======== Input records ========
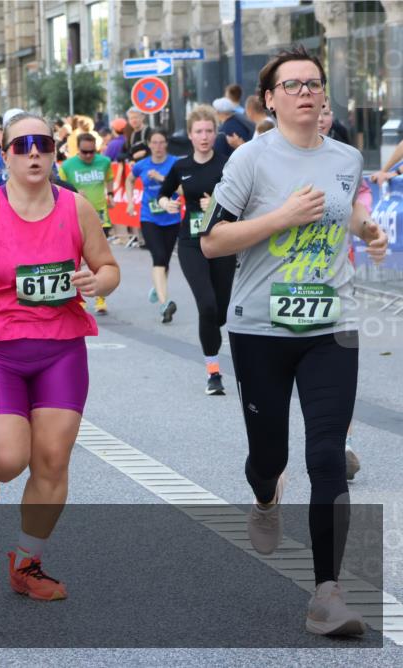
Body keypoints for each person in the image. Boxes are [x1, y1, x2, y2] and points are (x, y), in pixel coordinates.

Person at [201, 46, 388, 637]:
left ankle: (327, 595)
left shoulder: (347, 158)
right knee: (270, 458)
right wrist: (281, 217)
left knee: (328, 454)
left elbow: (346, 209)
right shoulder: (251, 161)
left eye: (314, 83)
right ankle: (263, 496)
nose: (306, 92)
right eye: (293, 84)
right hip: (260, 329)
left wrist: (370, 230)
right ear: (272, 99)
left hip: (331, 326)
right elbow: (213, 241)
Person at [0, 112, 119, 601]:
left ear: (55, 152)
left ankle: (27, 563)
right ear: (4, 154)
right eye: (22, 145)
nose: (34, 153)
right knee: (10, 458)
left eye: (44, 144)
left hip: (60, 350)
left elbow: (109, 266)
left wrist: (100, 281)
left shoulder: (76, 209)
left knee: (52, 459)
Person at [155, 107, 234, 395]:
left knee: (220, 313)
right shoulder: (181, 167)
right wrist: (167, 204)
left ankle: (214, 332)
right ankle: (213, 373)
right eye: (198, 131)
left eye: (209, 131)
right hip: (191, 242)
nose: (204, 136)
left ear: (216, 133)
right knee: (207, 305)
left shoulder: (228, 165)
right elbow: (162, 193)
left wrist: (217, 205)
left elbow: (243, 203)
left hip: (224, 241)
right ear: (190, 135)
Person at [126, 128, 182, 323]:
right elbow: (129, 179)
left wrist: (161, 178)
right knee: (158, 257)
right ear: (149, 144)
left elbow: (183, 190)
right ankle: (164, 303)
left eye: (161, 142)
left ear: (166, 144)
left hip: (172, 218)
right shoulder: (142, 165)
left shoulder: (175, 163)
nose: (158, 147)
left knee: (164, 261)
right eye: (154, 143)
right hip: (149, 218)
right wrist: (131, 201)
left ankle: (157, 288)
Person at [61, 132, 115, 315]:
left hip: (100, 215)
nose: (89, 156)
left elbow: (109, 179)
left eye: (92, 152)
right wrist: (75, 196)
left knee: (98, 259)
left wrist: (111, 195)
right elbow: (60, 188)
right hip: (76, 217)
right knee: (75, 259)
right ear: (78, 149)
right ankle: (78, 296)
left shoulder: (104, 162)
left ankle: (100, 296)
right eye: (85, 152)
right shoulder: (67, 166)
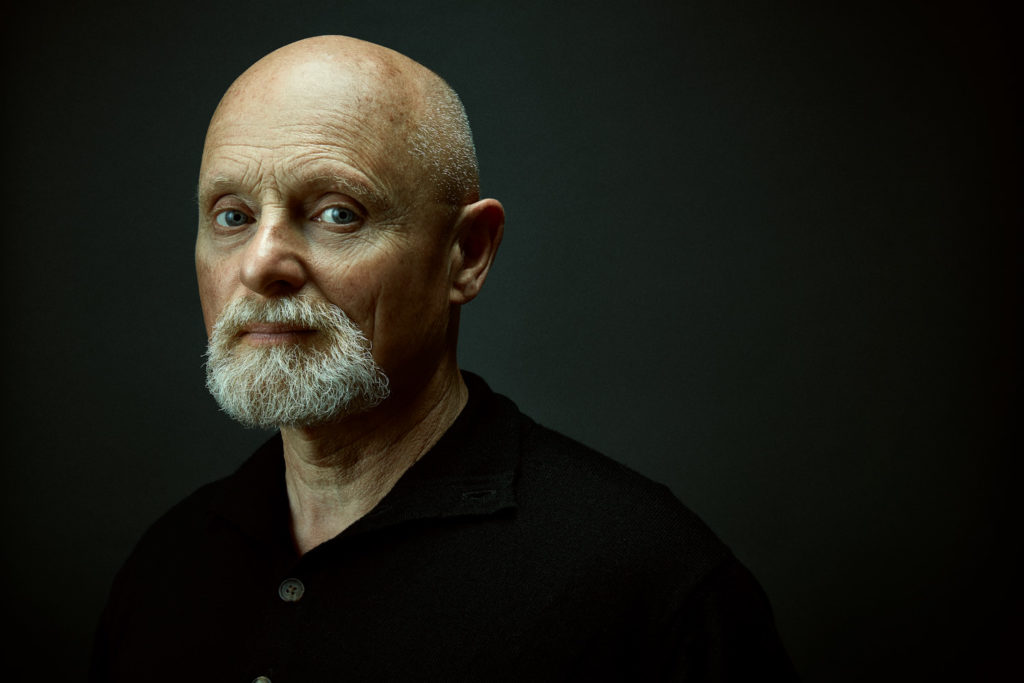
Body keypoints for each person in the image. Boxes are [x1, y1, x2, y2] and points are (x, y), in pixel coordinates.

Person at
========
§ Description of the task
Copy out exactly, with no pictures, the lines of the data from the first one through the line bearing "right wrist: (131, 201)".

§ Reply to the task
Body keypoints for each person in the image. Boxes are [x1, y1, x2, y2] and points are (x, y), in pixel coordinates.

Person at [201, 46, 388, 637]:
left ankle: (327, 595)
left shoulder: (347, 158)
right knee: (270, 458)
right wrist: (281, 217)
left knee: (328, 454)
left elbow: (346, 209)
right shoulder: (251, 161)
left eye: (314, 83)
right ankle: (263, 496)
nose: (306, 92)
right eye: (293, 84)
right hip: (260, 329)
left wrist: (370, 230)
right ear: (272, 99)
left hip: (331, 326)
right elbow: (213, 241)
Person at [0, 112, 119, 601]:
left ear: (55, 152)
left ankle: (27, 563)
right ear: (4, 154)
right eye: (22, 145)
nose: (34, 153)
right knee: (10, 458)
left eye: (44, 144)
left hip: (60, 350)
left elbow: (109, 266)
left wrist: (100, 281)
left shoulder: (76, 209)
left knee: (52, 459)
Person at [155, 107, 234, 395]:
left knee: (220, 313)
right shoulder: (181, 167)
right wrist: (167, 204)
left ankle: (214, 332)
right ankle: (213, 373)
right eye: (198, 131)
left eye: (209, 131)
right hip: (191, 242)
nose: (204, 136)
left ear: (216, 133)
right knee: (207, 305)
left shoulder: (228, 165)
right elbow: (162, 193)
left wrist: (217, 205)
left elbow: (243, 203)
left hip: (224, 241)
right ear: (190, 135)
Person at [126, 128, 182, 323]:
right elbow: (129, 179)
left wrist: (161, 178)
right knee: (158, 257)
right ear: (149, 144)
left elbow: (183, 190)
right ankle: (164, 303)
left eye: (161, 142)
left ear: (166, 144)
left hip: (172, 218)
right shoulder: (142, 165)
left shoulder: (175, 163)
nose: (158, 147)
left knee: (164, 261)
right eye: (154, 143)
right hip: (149, 218)
right wrist: (131, 201)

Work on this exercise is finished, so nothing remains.